Unleash is always something of a brain fry. There is so much to take in and much of it is overlapping, outwardly contradictory and nuanced. It would seem that in a digital self-service world within an organisation, HR is in danger of assuming the role of full-service digital process “nanny.” This carries the same message as the Italian proverb. “Give a man a fish and you feed him for a day. Teach him how to fish and you feed him for his life time.” HR by morphing into a sort of go-to HR systems concierge is dis-empowering itself. In Jason Averbook terms we are stuck in the “hands” part of the process.

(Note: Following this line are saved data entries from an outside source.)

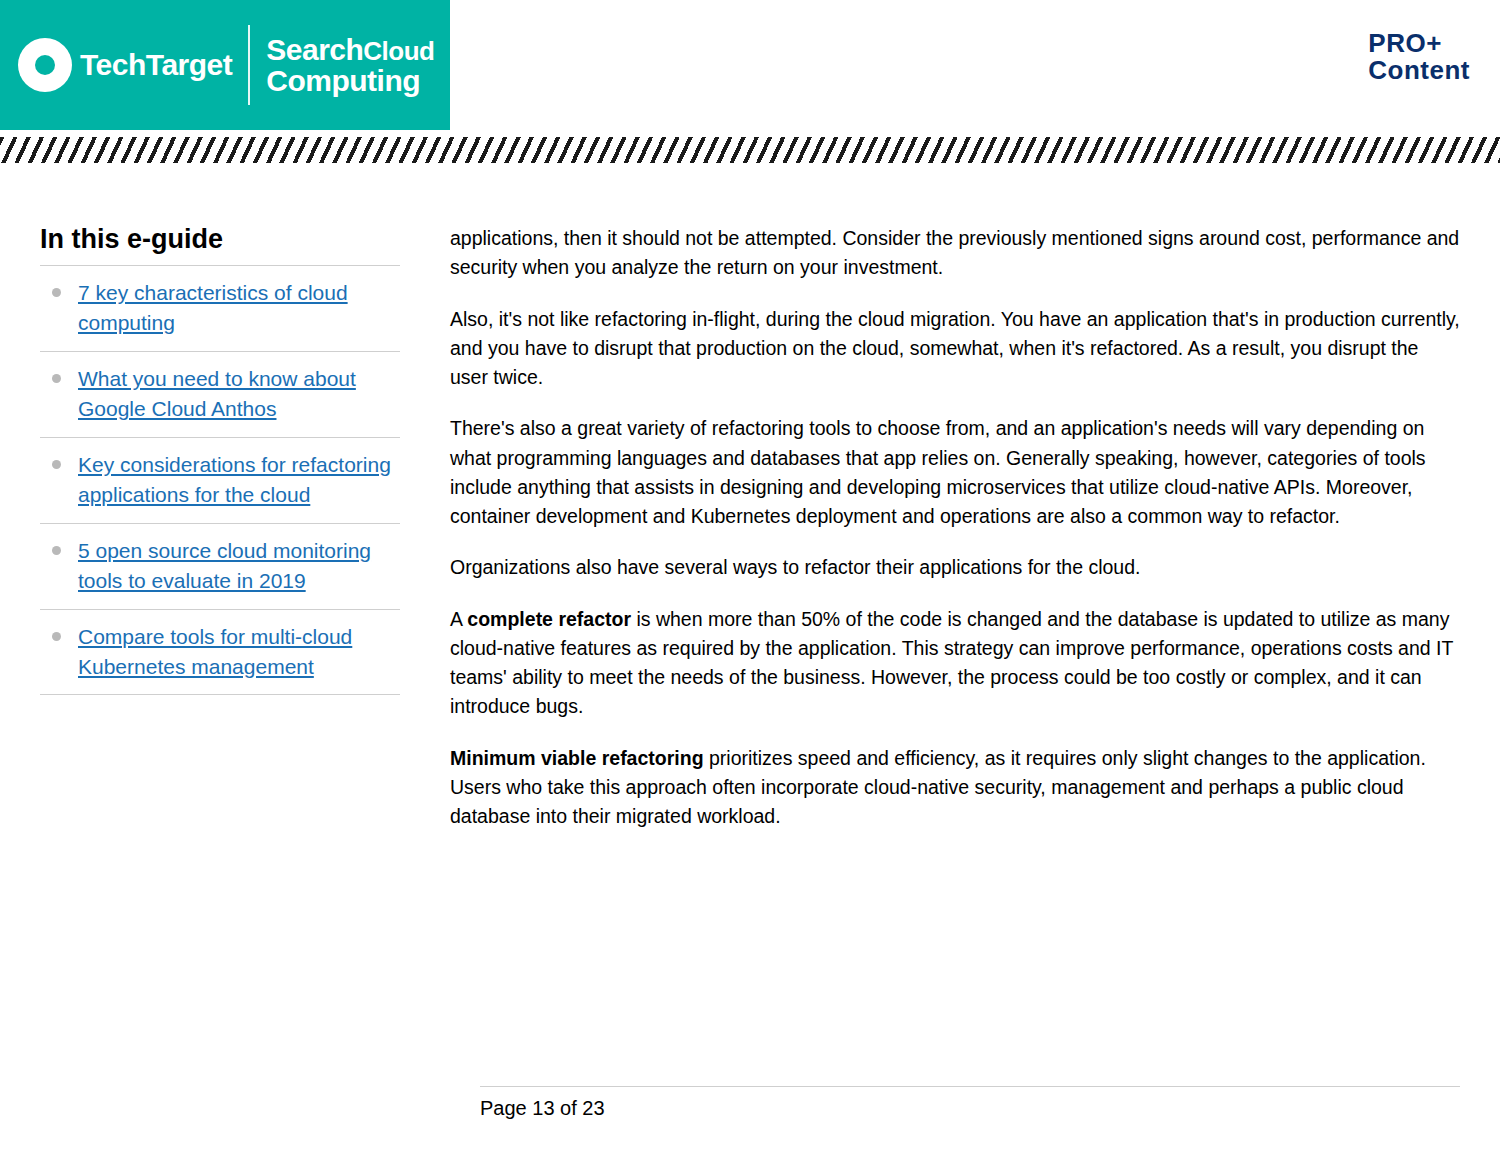TechTarget
SearchCloud
Computing
PRO+
Content
In this e-guide
7 key characteristics of cloud computing
What you need to know about Google Cloud Anthos
Key considerations for refactoring applications for the cloud
5 open source cloud monitoring tools to evaluate in 2019
Compare tools for multi-cloud Kubernetes management
applications, then it should not be attempted. Consider the previously mentioned signs around cost, performance and security when you analyze the return on your investment.
Also, it's not like refactoring in-flight, during the cloud migration. You have an application that's in production currently, and you have to disrupt that production on the cloud, somewhat, when it's refactored. As a result, you disrupt the user twice.
There's also a great variety of refactoring tools to choose from, and an application's needs will vary depending on what programming languages and databases that app relies on. Generally speaking, however, categories of tools include anything that assists in designing and developing microservices that utilize cloud-native APIs. Moreover, container development and Kubernetes deployment and operations are also a common way to refactor.
Organizations also have several ways to refactor their applications for the cloud.
A complete refactor is when more than 50% of the code is changed and the database is updated to utilize as many cloud-native features as required by the application. This strategy can improve performance, operations costs and IT teams' ability to meet the needs of the business. However, the process could be too costly or complex, and it can introduce bugs.
Minimum viable refactoring prioritizes speed and efficiency, as it requires only slight changes to the application. Users who take this approach often incorporate cloud-native security, management and perhaps a public cloud database into their migrated workload.
Page 13 of 23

HR the digital process nanny
In his session for SAP, Jason smartly points out the tech piece of the puzzle should in theory liberate HR from time-consuming processes (hands.) This allows them to concentrate on the “head” part of the equation (strategy) and the “hearts” piece (the people.) Instead of tech releasing HR they are becoming bogged down in an ever-growing range of transactional HR tech activities. At a time when the HR population for the fifth year running is going to decrease, they are not empowering employees to take care of themselves, but nannying them by doing low level tasks for them.

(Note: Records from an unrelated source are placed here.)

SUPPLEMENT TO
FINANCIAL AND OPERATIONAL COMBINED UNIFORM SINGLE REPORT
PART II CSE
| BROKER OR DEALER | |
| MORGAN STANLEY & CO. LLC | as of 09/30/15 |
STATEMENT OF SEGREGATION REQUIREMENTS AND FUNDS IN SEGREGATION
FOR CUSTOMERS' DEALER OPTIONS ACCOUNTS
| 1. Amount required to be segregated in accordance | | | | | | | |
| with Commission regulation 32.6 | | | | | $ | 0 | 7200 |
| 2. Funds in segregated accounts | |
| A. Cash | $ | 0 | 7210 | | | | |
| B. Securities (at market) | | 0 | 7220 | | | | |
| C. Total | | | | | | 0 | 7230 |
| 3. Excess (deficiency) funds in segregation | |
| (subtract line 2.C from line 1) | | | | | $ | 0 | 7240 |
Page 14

Yet, set against this is the employee need to feel a sense of belonging and a desire for connection and interaction. We no longer talk about job satisfaction but employee satisfaction. People in the workplace are looking for an “experience.” Maybe for some employees talking to their HR contact about a routine matter such as a change of address, is more important than going through a drop down menu of options or chatting via a bot. It’s about connection. It can lead to a conversation whether face to face or on the phone. Someone’s HR person may not even be in the same country as their employee, let alone the same building. To achieve that release as the “processes keeper,” HR has to change the relationship with tech to become process drivers, not process driven and to connect with employees in other ways.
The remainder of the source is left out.